BG--I agree it is a DoD construct. My point is those constructs are used to build arguments for dollar allocations. You gather simliar programs under a roles and missions banner, get your own ASD directorship and your off to the feed trough...it's the third floor way to go. You've got a SOF CSA and now you've got a SOF CSAF. Their title 10 responsibility is to organize, train and equip. That's dollars.

I agree with Publius. DoD exists to defend the Constituted United States. The fact that they plan to do it on somebody else's shores is a good thing. It is the harvest of never bringing a knife to a gun fight. No matter how violent, wily and clever insurgents, terrorists, irregulars are...whatever you want to call them, they will never topple the government through force of arms. Only a big dog can do that. From my fighter jock days...you always deal with the most lethal and closest threat first...the rest becomes a mop-up exercise. We can't not keep near peer competitors on the back burner. They have to be at the forefront of American military planning.

Which doesn't mean you discard the stilettos either. They work really well when properly applied and nobody...no matter what any garment-rending, whip-smart reporter tries to tell us all...nobody does that better than we do. You don't see Iraqi insurgents taking down our field leadership. But daily we take theirs down. You don't see us on the run anywhere...even when we're 7,000 miles away in two foreign lands...but Al Qaeda is running. They might be firing back as they're running...but running they are.

The trick, as always, is proper balance. Now there is some imbalance going on. We need to be better informed in the field. UAV's do that for us because they are an asymmetrical advantage for us. With better information at a faster rate...we can bring superior fire power to bear and win every engagement against irregulars. Preaching to the choir I'm sure. So we need more NRT intelligence platforms and we need them now. OK...DoD address the imbalance sooner rather than later. We did the same with MRAPs vs HUMVEES. It took longer than the uninformed thought it should have...but it was lightning quick to the better informed.

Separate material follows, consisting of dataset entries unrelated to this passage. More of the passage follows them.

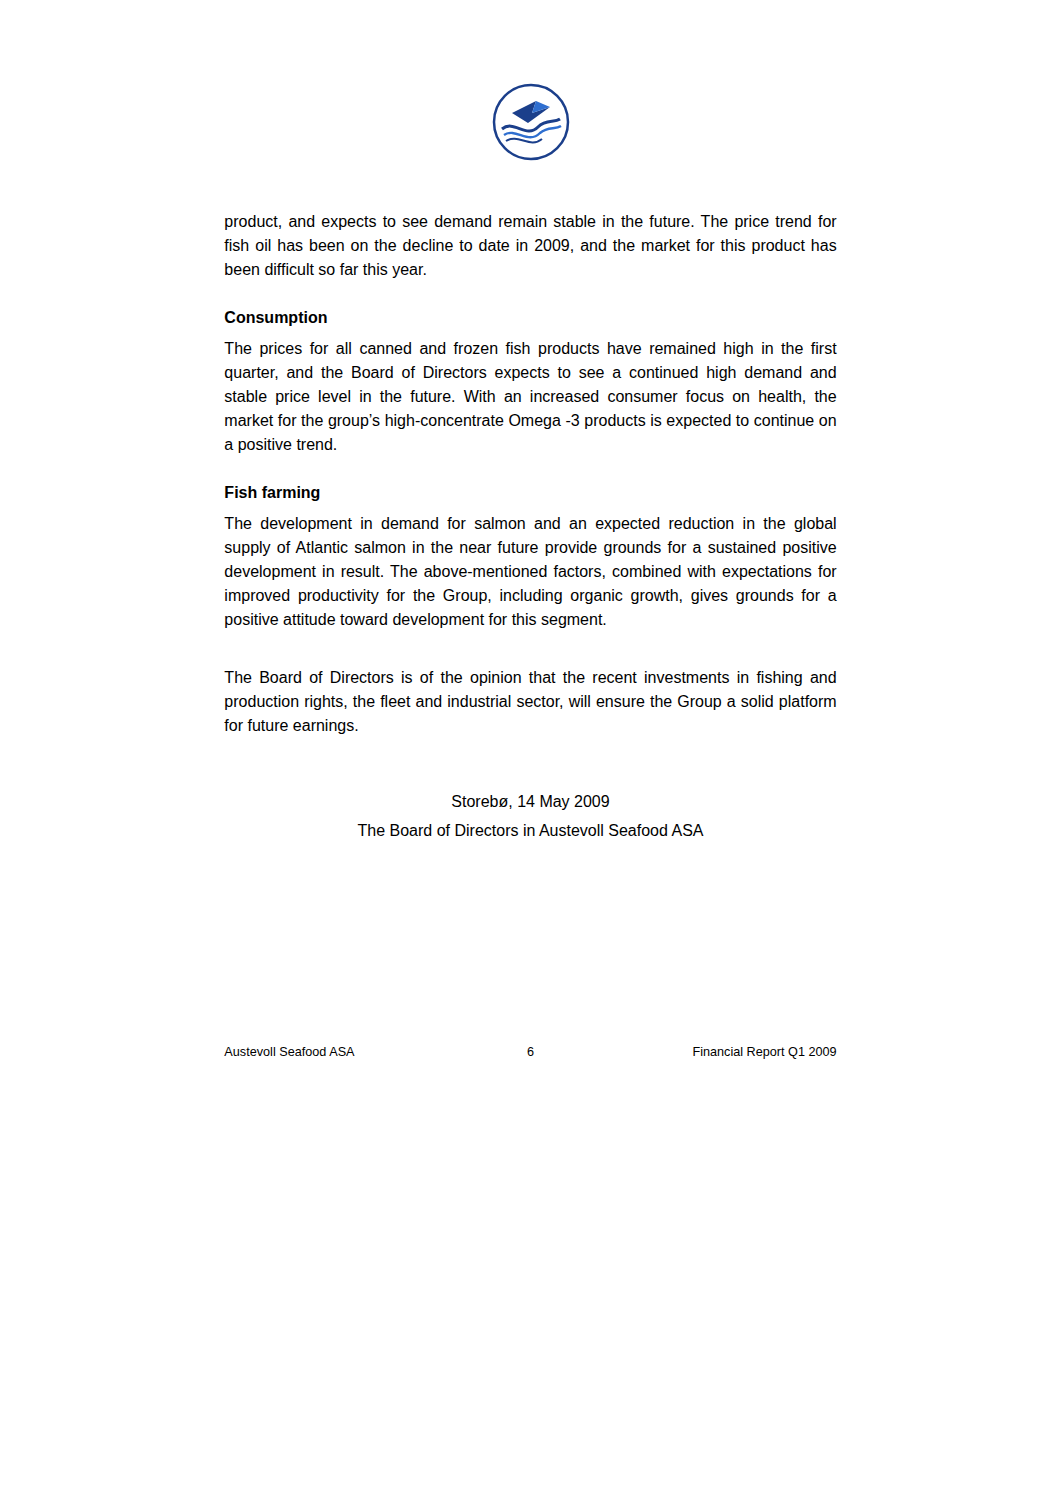product, and expects to see demand remain stable in the future. The price trend for fish oil has been on the decline to date in 2009, and the market for this product has been difficult so far this year.
Consumption
The prices for all canned and frozen fish products have remained high in the first quarter, and the Board of Directors expects to see a continued high demand and stable price level in the future. With an increased consumer focus on health, the market for the group’s high-concentrate Omega -3 products is expected to continue on a positive trend.
Fish farming
The development in demand for salmon and an expected reduction in the global supply of Atlantic salmon in the near future provide grounds for a sustained positive development in result. The above-mentioned factors, combined with expectations for improved productivity for the Group, including organic growth, gives grounds for a positive attitude toward development for this segment.
The Board of Directors is of the opinion that the recent investments in fishing and production rights, the fleet and industrial sector, will ensure the Group a solid platform for future earnings.
Storebø, 14 May 2009
The Board of Directors in Austevoll Seafood ASA
Austevoll Seafood ASA
6
Financial Report Q1 2009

And DoD needs to fully embrace the softer capabilities that SOF brings to the table...the art of winning hearts and minds before you are forced to grab the intransigent by the balls. Proper coordinated effort among State, SOF, and traditional hard power can narrow the field and provide focus to decisive military ops to attain national goals.

My fear is that the stiletto pushers will swing the pendulum too far. If ever there was momentum for that on the horizon...it is with a democratic president and senior leadership filled up with SOF folks.

To Ghost...back to the sauce my friend...let it ease you past your present stupification and into blissful inconsciousness.